Physical activity level (FAF) is the second most important factor - people who exercise more tend to have lower obesity levels, even after controlling for other factors.
Family history plays a crucial role - people with a family history of overweight/obesity are more likely to have higher obesity levels.
Transportation choices matter - people who walk or bike tend to have lower obesity levels compared to those who primarily use cars.Public transportation shows a significant positive association with BMI, which could be due to sedentary behavior or limited access to active transportation.
Age shows a positive correlation - older individuals in the dataset tend to have slightly higher obesity levels.
Insignificant Factors: Variables like vegetable consumption, water intake, and calorie drink consumption seem to have no strong association with BMI. This might reflect data limitations or complex interactions not captured by this model.
## Warning: not plotting observations with leverage one:
## 27
# Stacked bar chart for family history and gender
ggplot(obesity, aes(x = family_history_with_overweight, fill = Gender)) +
geom_bar(position = "fill") +
labs(title = "Obesity Levels by Family History and Gender",
x = "Family History",
y = "Proportion",
fill = "Gender") +
theme_minimal()
Gender Proportions Are Balanced: The distribution of males and females is similar within both groups: those with (“yes”) and without (“no”) a family history of obesity.
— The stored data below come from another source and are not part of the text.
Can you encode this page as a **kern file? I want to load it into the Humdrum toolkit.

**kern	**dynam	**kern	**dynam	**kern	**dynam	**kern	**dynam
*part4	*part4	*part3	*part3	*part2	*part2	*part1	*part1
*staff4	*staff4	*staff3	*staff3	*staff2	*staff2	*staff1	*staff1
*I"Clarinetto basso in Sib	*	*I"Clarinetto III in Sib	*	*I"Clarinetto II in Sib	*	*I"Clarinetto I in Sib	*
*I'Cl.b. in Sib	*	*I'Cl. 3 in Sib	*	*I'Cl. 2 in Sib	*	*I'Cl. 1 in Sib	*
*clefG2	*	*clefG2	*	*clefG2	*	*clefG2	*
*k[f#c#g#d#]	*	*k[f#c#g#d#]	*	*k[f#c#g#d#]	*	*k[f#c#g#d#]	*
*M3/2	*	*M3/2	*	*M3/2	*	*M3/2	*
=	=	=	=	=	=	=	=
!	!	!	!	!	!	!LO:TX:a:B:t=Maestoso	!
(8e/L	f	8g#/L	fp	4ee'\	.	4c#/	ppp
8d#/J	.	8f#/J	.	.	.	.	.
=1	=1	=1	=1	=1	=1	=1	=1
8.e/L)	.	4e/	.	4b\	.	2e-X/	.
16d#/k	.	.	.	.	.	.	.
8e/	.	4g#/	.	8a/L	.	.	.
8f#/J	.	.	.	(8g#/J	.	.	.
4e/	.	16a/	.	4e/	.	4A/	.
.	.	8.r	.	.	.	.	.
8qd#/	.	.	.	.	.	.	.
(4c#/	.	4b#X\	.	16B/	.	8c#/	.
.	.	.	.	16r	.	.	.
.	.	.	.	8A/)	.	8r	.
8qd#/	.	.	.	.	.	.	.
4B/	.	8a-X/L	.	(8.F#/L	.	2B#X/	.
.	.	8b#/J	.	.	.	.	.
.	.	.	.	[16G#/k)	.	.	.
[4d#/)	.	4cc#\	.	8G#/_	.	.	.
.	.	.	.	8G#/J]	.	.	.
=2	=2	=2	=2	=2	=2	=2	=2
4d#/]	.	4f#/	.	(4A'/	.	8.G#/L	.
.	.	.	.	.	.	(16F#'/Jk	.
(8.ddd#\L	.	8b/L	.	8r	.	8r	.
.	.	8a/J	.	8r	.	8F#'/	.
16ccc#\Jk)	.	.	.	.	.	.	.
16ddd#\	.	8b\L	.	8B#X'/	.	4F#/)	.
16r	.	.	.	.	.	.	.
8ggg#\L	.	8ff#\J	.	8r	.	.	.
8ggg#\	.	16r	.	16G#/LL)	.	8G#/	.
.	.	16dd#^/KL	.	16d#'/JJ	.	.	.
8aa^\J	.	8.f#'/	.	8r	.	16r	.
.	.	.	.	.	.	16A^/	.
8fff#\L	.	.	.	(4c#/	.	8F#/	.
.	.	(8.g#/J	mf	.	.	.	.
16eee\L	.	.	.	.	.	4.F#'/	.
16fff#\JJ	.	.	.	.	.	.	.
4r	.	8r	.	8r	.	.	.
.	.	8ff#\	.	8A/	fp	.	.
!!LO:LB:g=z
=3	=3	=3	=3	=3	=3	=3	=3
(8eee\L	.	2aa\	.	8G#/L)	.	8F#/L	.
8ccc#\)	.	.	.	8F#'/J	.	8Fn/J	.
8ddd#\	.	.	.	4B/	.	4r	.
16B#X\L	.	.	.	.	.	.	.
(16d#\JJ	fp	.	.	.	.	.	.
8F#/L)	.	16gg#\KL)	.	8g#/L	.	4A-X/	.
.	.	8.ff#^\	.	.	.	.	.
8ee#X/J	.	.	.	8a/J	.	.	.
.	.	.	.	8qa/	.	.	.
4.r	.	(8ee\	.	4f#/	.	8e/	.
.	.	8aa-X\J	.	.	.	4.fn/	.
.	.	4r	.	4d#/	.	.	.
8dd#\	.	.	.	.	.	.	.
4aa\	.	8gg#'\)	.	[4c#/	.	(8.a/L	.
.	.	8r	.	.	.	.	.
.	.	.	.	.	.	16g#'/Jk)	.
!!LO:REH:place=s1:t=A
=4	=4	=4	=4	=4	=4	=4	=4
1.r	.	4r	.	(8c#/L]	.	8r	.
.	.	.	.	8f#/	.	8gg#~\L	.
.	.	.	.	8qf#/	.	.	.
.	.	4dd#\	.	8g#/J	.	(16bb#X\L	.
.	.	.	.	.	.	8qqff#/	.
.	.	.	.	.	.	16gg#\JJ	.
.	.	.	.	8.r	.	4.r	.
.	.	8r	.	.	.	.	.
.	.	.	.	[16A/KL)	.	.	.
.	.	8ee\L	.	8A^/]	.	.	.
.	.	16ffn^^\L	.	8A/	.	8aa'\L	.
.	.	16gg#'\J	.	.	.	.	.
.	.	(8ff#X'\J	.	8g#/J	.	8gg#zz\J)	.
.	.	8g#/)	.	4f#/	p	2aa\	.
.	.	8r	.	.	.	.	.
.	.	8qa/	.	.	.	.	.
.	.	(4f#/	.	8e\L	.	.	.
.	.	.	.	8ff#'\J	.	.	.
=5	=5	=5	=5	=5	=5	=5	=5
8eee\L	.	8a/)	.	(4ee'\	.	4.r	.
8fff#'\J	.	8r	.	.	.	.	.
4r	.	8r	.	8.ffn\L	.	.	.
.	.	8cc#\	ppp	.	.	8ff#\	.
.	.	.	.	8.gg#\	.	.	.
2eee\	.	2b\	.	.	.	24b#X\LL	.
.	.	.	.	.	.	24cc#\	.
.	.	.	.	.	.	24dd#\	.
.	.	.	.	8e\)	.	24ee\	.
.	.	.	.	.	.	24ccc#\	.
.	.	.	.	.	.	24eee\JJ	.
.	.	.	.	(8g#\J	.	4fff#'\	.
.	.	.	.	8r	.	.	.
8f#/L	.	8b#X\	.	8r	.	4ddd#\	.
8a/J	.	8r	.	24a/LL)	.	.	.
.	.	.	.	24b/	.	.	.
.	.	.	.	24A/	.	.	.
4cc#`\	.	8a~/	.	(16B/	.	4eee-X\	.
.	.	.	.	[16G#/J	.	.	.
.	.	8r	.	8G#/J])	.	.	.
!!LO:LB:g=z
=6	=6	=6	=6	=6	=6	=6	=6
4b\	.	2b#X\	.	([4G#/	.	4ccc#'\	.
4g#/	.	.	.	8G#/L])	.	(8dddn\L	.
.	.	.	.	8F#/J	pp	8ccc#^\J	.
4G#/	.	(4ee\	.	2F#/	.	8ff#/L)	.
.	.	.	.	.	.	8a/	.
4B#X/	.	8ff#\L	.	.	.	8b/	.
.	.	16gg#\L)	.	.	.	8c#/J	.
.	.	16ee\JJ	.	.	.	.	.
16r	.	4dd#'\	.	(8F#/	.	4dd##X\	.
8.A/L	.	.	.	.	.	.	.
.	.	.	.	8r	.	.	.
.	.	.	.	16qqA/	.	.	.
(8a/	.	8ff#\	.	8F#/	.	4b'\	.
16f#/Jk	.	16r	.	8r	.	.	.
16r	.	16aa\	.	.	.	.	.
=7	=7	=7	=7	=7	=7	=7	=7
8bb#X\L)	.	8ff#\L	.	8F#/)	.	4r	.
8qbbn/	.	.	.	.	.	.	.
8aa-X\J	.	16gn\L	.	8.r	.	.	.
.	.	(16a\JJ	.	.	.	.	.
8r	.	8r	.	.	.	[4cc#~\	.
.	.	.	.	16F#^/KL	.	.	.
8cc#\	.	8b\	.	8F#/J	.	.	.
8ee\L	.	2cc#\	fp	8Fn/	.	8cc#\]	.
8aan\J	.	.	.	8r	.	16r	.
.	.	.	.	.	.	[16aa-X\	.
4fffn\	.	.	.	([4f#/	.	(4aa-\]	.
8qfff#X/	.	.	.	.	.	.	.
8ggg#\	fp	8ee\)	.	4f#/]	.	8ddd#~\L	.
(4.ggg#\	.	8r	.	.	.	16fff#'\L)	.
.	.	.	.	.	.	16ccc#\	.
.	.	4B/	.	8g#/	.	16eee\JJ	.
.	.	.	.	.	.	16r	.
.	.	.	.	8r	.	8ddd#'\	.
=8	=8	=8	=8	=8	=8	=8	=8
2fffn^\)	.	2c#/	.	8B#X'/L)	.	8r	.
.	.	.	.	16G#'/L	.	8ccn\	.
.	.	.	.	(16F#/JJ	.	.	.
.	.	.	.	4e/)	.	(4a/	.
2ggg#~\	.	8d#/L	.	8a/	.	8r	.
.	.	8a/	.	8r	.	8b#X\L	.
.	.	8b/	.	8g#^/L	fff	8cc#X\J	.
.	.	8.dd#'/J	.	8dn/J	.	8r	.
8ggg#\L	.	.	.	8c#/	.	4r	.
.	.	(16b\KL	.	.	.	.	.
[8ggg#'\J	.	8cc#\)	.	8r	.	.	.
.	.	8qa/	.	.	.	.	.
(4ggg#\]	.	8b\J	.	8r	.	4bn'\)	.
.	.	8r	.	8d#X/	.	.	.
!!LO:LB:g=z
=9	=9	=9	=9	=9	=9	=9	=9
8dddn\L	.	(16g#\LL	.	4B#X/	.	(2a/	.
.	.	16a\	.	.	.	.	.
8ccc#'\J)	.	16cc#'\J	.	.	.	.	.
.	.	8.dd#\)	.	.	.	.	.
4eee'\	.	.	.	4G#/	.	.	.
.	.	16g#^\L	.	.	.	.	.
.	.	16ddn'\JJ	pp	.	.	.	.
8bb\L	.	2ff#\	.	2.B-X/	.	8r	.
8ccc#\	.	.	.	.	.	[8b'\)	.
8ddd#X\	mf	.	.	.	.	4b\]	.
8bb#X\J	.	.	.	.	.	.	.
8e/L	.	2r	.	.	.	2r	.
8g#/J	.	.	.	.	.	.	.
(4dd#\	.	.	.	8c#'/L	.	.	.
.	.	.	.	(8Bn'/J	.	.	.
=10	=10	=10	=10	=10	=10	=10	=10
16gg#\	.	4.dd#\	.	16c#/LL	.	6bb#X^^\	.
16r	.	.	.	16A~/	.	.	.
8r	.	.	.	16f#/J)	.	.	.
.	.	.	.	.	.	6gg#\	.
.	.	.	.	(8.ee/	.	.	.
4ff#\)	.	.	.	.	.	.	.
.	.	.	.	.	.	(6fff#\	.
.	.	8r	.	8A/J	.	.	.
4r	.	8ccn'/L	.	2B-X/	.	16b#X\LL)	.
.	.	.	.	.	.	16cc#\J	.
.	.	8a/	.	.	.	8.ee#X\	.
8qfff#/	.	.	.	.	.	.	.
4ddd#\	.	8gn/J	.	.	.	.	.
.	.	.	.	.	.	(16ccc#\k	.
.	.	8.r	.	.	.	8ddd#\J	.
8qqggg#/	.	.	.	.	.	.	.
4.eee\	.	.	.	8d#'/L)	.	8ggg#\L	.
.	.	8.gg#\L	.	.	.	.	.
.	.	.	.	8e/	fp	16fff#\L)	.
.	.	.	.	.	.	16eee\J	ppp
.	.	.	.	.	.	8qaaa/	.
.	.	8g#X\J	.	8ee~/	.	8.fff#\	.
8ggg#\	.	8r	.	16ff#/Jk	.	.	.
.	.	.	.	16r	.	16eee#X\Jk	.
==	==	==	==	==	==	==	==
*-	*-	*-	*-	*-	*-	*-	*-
No Strong Differences Observed: Family history of obesity does not appear to disproportionately affect one gender over the other.
Focus on Proportions: The chart focuses on gender proportions rather than specific obesity levels or severity, limiting deeper insights into how family history affects actual obesity status.